P.S. The saga of the lost young deer above had a bad ending. Today when I went to the Arboretum for my walk and rendezvous with the deer I was told the East side of the Arboretum was closed. Closed, I was told, because workers were busy with a project. It was 5PM, not a time when workers would still be working. A security guard guarded the road which led into the East side of the Arboretum. I sensed what was going on. "I guess this must be deer elimination day" I said to the guard. He confirmed that it was and remarked he heard two shots a couple of minutes ago. This was the second and probably final day to eliminate all 9 of the deer in the Arboretum. The mother of that young deer was no doubt the victim of the first day. Of course deer can't be allowed to wander around the arboretum and munch on rare bushes and trees. Yet for days I will feel sad for my arboretum 'friends'. I have always gotten far more pleasure in getting deer to trust me than to hunt them them down and shoot them. This is more challenging and difficult. I also know how deer die in the absence of humans shooting them. This is even less pleasant. They get old and sick or slow, a coyote or other animal brings them down and tears them apart for food, or they get hit by an automobile, or they die from a disease/old age.

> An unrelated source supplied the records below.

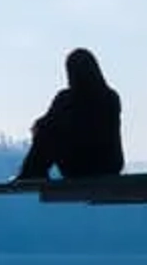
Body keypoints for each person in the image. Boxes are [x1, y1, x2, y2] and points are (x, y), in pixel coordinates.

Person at [16, 47, 124, 180]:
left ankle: (31, 172)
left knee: (47, 130)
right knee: (48, 128)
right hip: (110, 165)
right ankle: (31, 171)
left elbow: (50, 126)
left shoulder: (67, 100)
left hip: (81, 167)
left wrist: (40, 126)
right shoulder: (111, 97)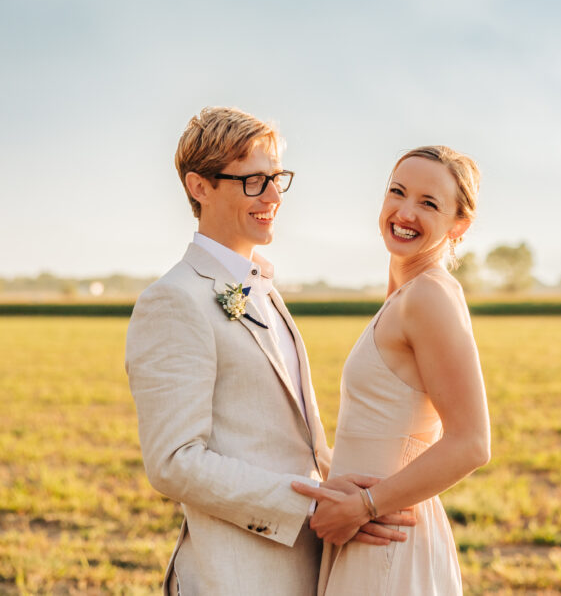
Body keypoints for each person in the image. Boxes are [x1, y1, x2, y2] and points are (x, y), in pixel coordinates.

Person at [125, 106, 413, 595]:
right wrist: (309, 505)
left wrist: (361, 496)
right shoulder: (173, 300)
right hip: (233, 575)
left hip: (308, 565)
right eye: (254, 181)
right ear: (200, 187)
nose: (274, 196)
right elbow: (174, 460)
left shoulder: (262, 286)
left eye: (278, 178)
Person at [292, 146, 491, 595]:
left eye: (428, 203)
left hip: (387, 541)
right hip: (364, 532)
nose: (405, 212)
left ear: (459, 225)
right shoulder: (405, 295)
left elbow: (473, 443)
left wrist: (363, 506)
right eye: (397, 192)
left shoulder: (429, 297)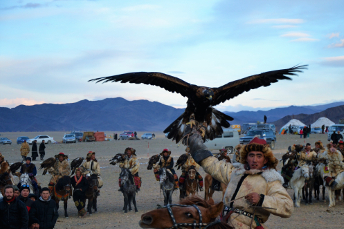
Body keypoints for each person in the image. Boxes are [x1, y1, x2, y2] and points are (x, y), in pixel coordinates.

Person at [187, 131, 293, 228]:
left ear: (265, 160)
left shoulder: (271, 180)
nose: (254, 160)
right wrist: (196, 145)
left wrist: (262, 199)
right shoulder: (235, 172)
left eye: (259, 156)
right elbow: (214, 165)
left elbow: (287, 207)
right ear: (246, 158)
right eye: (251, 155)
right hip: (224, 222)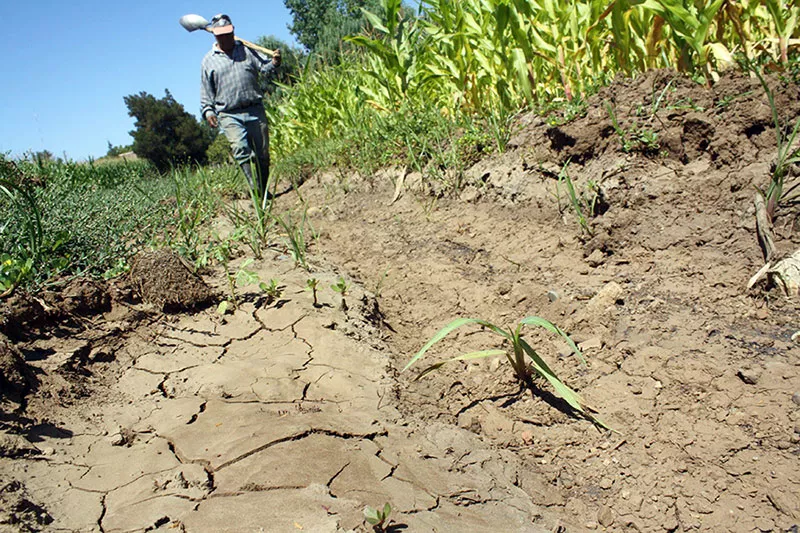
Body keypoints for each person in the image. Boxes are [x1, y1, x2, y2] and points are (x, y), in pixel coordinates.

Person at [200, 14, 281, 206]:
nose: (225, 38)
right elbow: (206, 90)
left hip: (255, 109)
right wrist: (208, 111)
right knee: (241, 149)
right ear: (215, 36)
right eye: (221, 35)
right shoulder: (208, 61)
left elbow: (265, 68)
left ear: (233, 31)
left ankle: (263, 190)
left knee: (262, 155)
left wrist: (275, 63)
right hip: (229, 113)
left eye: (228, 34)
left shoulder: (247, 51)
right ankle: (255, 190)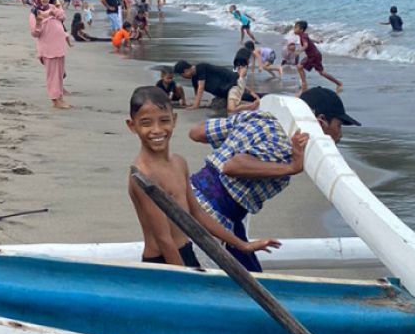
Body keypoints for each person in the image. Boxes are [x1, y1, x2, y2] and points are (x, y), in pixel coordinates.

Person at [188, 87, 360, 271]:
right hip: (212, 216)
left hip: (189, 195)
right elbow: (233, 166)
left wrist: (238, 134)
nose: (340, 134)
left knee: (251, 274)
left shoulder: (258, 118)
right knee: (245, 287)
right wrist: (291, 168)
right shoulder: (285, 145)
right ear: (321, 122)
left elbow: (196, 133)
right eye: (339, 125)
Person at [127, 85, 280, 269]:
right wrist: (184, 279)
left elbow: (197, 213)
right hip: (162, 263)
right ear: (132, 126)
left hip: (185, 253)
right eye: (146, 123)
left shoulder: (179, 163)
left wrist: (242, 245)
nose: (157, 130)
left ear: (174, 120)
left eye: (164, 120)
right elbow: (163, 239)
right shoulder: (143, 175)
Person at [30, 0, 72, 110]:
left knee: (59, 75)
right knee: (52, 75)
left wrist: (53, 10)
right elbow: (35, 33)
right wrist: (39, 22)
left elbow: (63, 16)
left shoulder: (53, 7)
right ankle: (55, 100)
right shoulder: (34, 13)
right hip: (48, 48)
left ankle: (60, 97)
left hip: (59, 46)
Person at [293, 20, 344, 94]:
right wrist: (317, 41)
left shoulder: (303, 36)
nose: (294, 29)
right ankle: (304, 84)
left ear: (301, 30)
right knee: (301, 67)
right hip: (313, 55)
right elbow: (309, 41)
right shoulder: (304, 35)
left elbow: (305, 45)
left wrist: (299, 51)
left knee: (319, 72)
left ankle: (339, 83)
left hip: (314, 56)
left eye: (296, 28)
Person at [174, 60, 245, 110]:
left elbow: (201, 88)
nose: (183, 77)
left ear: (186, 71)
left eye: (182, 75)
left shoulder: (200, 67)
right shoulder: (194, 78)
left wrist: (196, 106)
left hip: (232, 84)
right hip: (224, 92)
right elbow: (197, 92)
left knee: (245, 98)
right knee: (217, 106)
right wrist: (195, 103)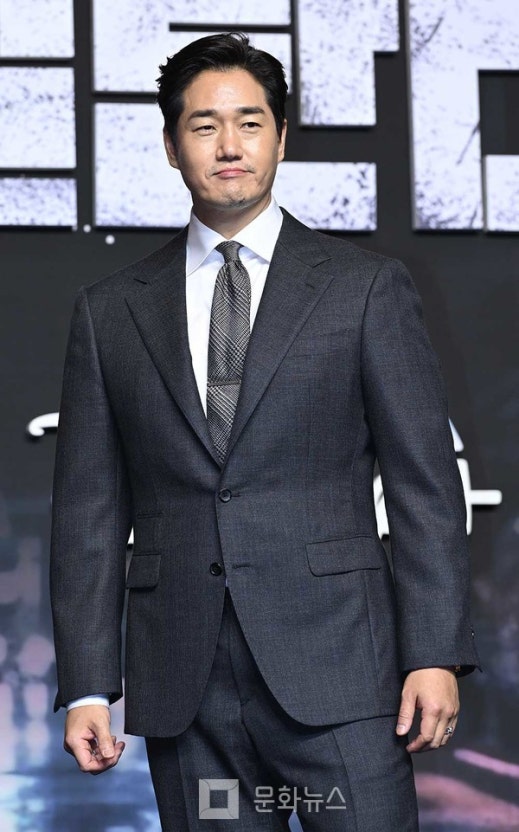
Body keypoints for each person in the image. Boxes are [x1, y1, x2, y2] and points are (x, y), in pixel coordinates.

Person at [50, 32, 480, 831]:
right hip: (187, 688)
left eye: (249, 123)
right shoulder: (110, 312)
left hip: (343, 673)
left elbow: (423, 484)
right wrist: (86, 684)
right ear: (171, 145)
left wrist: (433, 652)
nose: (229, 146)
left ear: (280, 137)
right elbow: (88, 513)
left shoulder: (363, 289)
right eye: (204, 125)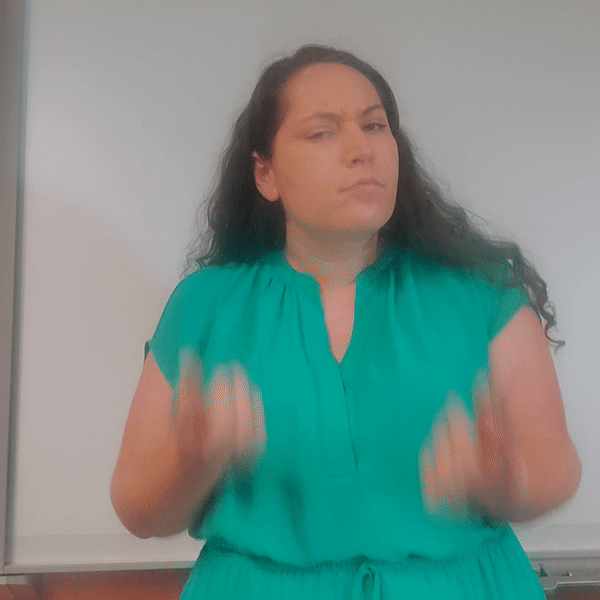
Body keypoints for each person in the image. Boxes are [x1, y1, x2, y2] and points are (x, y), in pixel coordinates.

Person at [110, 44, 581, 599]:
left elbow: (555, 465)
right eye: (322, 132)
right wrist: (192, 465)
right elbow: (137, 509)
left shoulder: (484, 294)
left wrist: (506, 481)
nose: (363, 150)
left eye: (376, 126)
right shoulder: (203, 305)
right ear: (266, 174)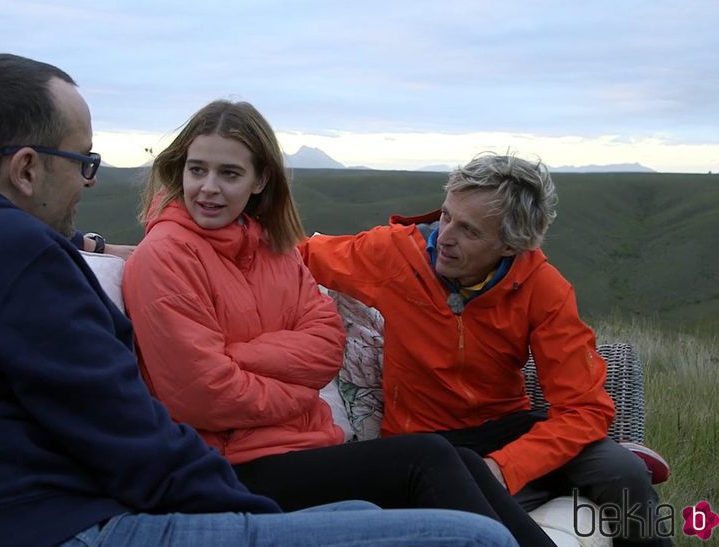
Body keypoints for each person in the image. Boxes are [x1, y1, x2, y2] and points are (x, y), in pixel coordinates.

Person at [0, 53, 518, 547]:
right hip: (61, 525)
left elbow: (319, 338)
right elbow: (137, 435)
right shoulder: (11, 257)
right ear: (25, 168)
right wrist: (252, 514)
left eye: (230, 173)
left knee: (372, 518)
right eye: (83, 161)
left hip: (21, 512)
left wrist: (90, 243)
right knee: (470, 539)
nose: (87, 179)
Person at [122, 100, 556, 546]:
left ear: (260, 180)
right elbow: (201, 397)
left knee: (455, 456)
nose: (208, 188)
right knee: (425, 459)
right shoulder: (165, 257)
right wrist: (294, 389)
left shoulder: (276, 251)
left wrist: (237, 359)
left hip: (304, 449)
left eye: (229, 174)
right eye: (197, 170)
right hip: (225, 468)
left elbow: (327, 347)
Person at [300, 152, 668, 546]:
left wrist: (505, 466)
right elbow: (297, 255)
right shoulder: (393, 254)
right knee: (467, 515)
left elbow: (584, 407)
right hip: (426, 443)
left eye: (470, 231)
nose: (445, 237)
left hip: (510, 429)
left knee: (624, 475)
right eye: (446, 216)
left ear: (511, 246)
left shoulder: (543, 288)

Like the title here says, "Life is Rough". There is a price to pay for evolutionary progress for all species. I think most anyone would wish that young deer could have been saved from it's destiny. It was not a good week for the young creature. We cannot prevent all tragedies, but the most fortunate amongst us can use our good economic fortune to alleviate the misfortune of others through our charity and politics. These others include all humans, other species, and our natural resources.